Le racisme environnemental vous connaissez ?

Le racisme environnemental, c’est une notion que j’ai découverte en amont de la COP 21 à Paris. Intriguée, je me suis rendu à cette conférence. On y avait parlé des Etats-Unis beaucoup, et de la Seine Saint Denis un peu.

Aux Etats-Unis, cette notion de racisme environnemental est apparut dans les années 1980. Elle démontre que les habitants des zones les plus en difficulté, pauvres et non-blancs, subissent plus que les autres les problèmes environnementaux. Qu’inégalités sociales et environnementales se cumulent.
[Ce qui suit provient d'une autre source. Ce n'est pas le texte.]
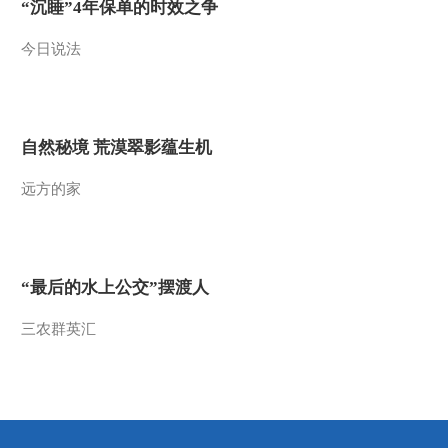
“沉睡”4年保单的时效之争
2012-03-08 18:34:11
今日说法
《沿海行》 第67集 多彩
惠安 白瓷德化《远方的
家》 20120307
2012-03-07 19:29:31
自然秘境 荒漠翠影蕴生机
《沿海行》第66集 多元
远方的家
文化汇泉州《远方的家》
20120306
2012-03-06 19:17:10
《沿海行》第65集 荔枝
“最后的水上公交”摆渡人
之城 莆田《远方的家》
20120305
三农群英汇
2012-03-05 18:50:00
《沿海行》 第64集 莆田
妈祖故乡行《远方的家》
20120302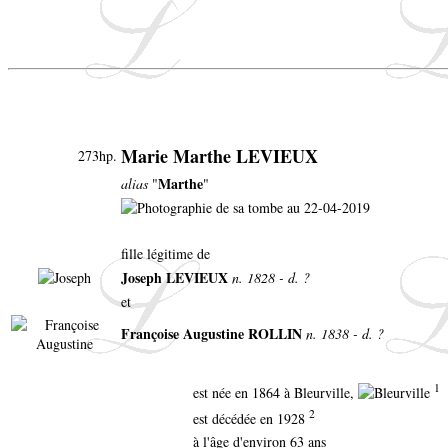
Marie Marthe LEVIEUX
273hp.
Marthe
alias
"
"
fille légitime de
Joseph LEVIEUX
n. 1828 - d. ?
et
Françoise Augustine ROLLIN
n. 1838 - d. ?
1
est née en 1864 à Bleurville,
2
est décédée en 1928
à l'âge d'environ 63 ans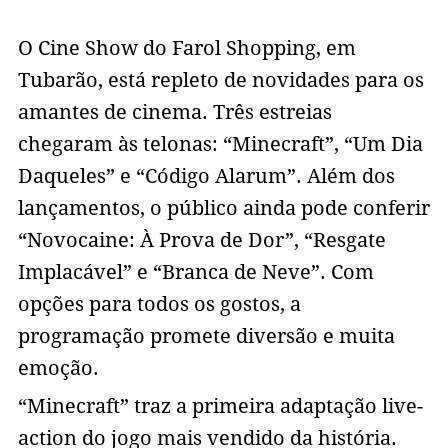
O Cine Show do Farol Shopping, em
Tubarão, está repleto de novidades para os
amantes de cinema. Três estreias
chegaram às telonas: “Minecraft”, “Um Dia
Daqueles” e “Código Alarum”. Além dos
lançamentos, o público ainda pode conferir
“Novocaine: À Prova de Dor”, “Resgate
Implacável” e “Branca de Neve”. Com
opções para todos os gostos, a
programação promete diversão e muita
emoção.
“Minecraft” traz a primeira adaptação live-
action do jogo mais vendido da história.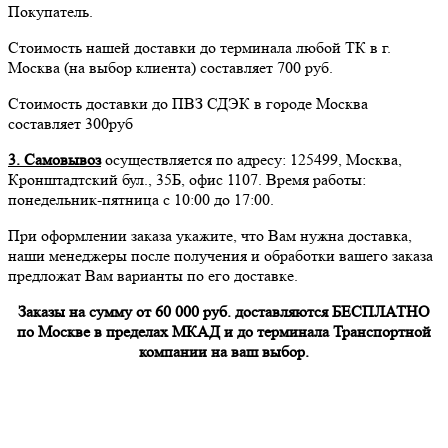
Покупатель.
Стоимость нашей доставки до терминала любой ТК в г.
Москва (на выбор клиента) составляет 700 руб.
Стоимость доставки до ПВЗ СДЭК в городе Москва
составляет 300руб
3. Самовывоз
осуществляется по адресу: 125499, Москва,
Кронштадтский бул., 35Б, офис 1107. Время работы:
понедельник-пятница с 10:00 до 17:00.
При оформлении заказа укажите, что Вам нужна доставка,
наши менеджеры после получения и обработки вашего заказа
предложат Вам варианты по его доставке.
Заказы на сумму от 60 000 руб. доставляются БЕСПЛАТНО
по Москве в пределах МКАД и до терминала Транспортной
компании на ваш выбор.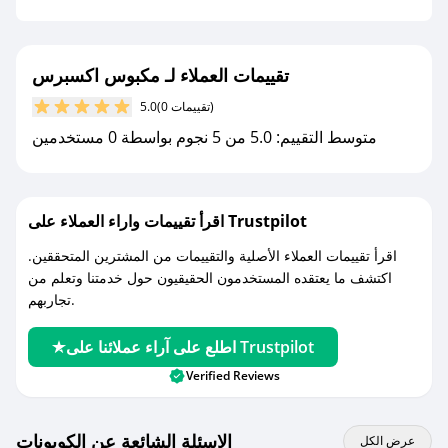
جديد.
مع صحصح، تسوق بذكاء ووفّر على كل مشترياتك مع
تقييمات العملاء لـ مكبوس اكسبرس
كوبونات خصم حصرية من مكبوس اكسبرس!
(0 تقييمات)
5.0
متوسط التقييم: 5.0 من 5 نجوم بواسطة 0 مستخدمين
اقرأ تقييمات واراء العملاء على Trustpilot
اقرأ تقييمات العملاء الأصلية والتقييمات من المشترين المتحققين.
اكتشف ما يعتقده المستخدمون الحقيقيون حول خدمتنا وتعلم من
تجاربهم.
اطلع على آراء عملائنا على Trustpilot
Verified Reviews
الاسئلة الشائعة عن الكوبونات
عرض الكل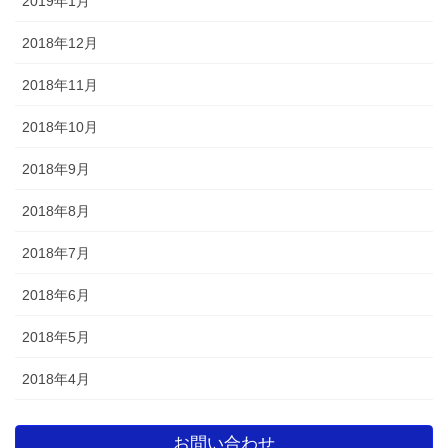
2019年1月
2018年12月
2018年11月
2018年10月
2018年9月
2018年8月
2018年7月
2018年6月
2018年5月
2018年4月
お問い合わせ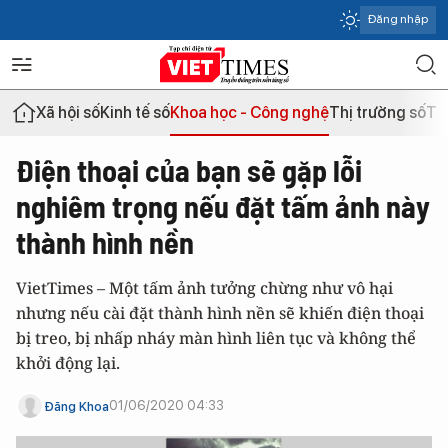
Đăng nhập
Xã hội số
Kinh tế số
Khoa học - Công nghệ
Thị trường số
Th
Điện thoại của bạn sẽ gặp lỗi
nghiêm trọng nếu đặt tấm ảnh này
thành hình nền
VietTimes – Một tấm ảnh tưởng chừng như vô hại
nhưng nếu cài đặt thành hình nền sẽ khiến điện thoại
bị treo, bị nhấp nháy màn hình liên tục và không thể
khởi động lại.
01/06/2020 04:33
Đăng Khoa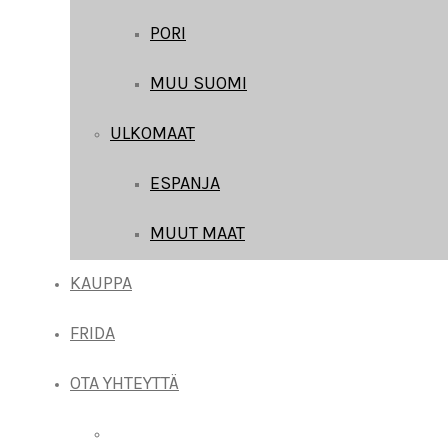
PORI
MUU SUOMI
ULKOMAAT
ESPANJA
MUUT MAAT
KAUPPA
FRIDA
OTA YHTEYTTÄ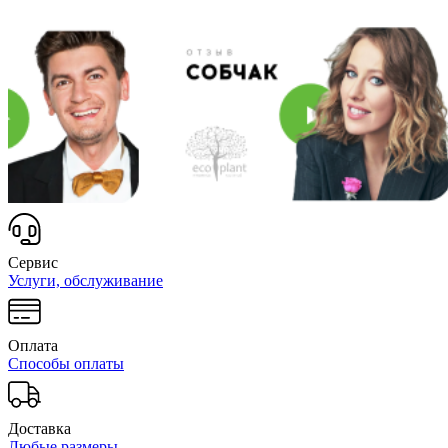
Сервис
Услуги, обслуживание
Оплата
Способы оплаты
Доставка
Любые размеры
Le scandale de Flint vous vous en souvenez ? La pollution de l’eau au plomb qui a entrainé une catastrophe sanitaire dans cette ville industrielle, délaissée, pauvre, à majorité noire, du Michigan ? La population a bu pendant des mois, de 2014 à 2016, une eau contaminée malgré avoir signalé une eau jaunâtre et des symptômes bizarres.. Tout ça à cause d’une décision politique prise par le gouverneur souhaitant réduire les coûts financiers. Le message n’est pas passé, le problème a mis des mois à se résoudre.

Il y a eu aussi en Nouvelle Orléans l’ouragan Katrina qui a fait beaucoup de dégâts. La fragilité de la digne avait été signalé et il avait été demandé par des experts qu’elle soit renforcée. Rien a été fait. Et les habitants ont pris l’ouragan de plein fouet, la ville était sous les eaux, les riches ont pu partir, les secours ont tardé..

Des mouvements de révolte se sont formés. Le 1er à ce sujet a eu lieu dans les années 1980 à Afton, une petite ville pauvre de Caroline du Nord à majorité noire où des tonnes de déchets toxiques ont été déversés. Et cela s’est soldé par de nombreuses arrestations de personnes qui luttaient juste contre la création de cette décharge toxique.

C’est l’histoire des Etats-Unis. En France, on ne parle pas vraiment de racisme environnemental. Il me semble qu’on parle plutôt d’inégalités environnementales. Cette notion apparait d’ailleurs dans la Charte de l’environnement de 2005 pronant que « Chacun a le droit de vivre dans un environnement équilibré et favorable à sa santé ».

A bien y regarder tout de même, les autoroutes, les déchetteries, etc, sont bien souvent reléguées sur les territoires défavorisés.

La Seine-Saint-Denis est par exemple traversée par l’autoroute A1 et A86 qui sont particulièrement fréquentées. Et il y a le périph’ pas loin. A cela, on ajoute deux aéroports, le Bourget et Charles de Gaulle. Pollution et nuisances sonores assurés ! Et lors de la canicule de 2003, la Seine Saint Denis a été le 2eme département le plus touché par la surmortalité suite à cette conséquence du dérèglement climatique.

Les inégalités sont bien là. A l’échelle de la Terre, la crise environnementale n’affecte pas tout le monde à la même intensité.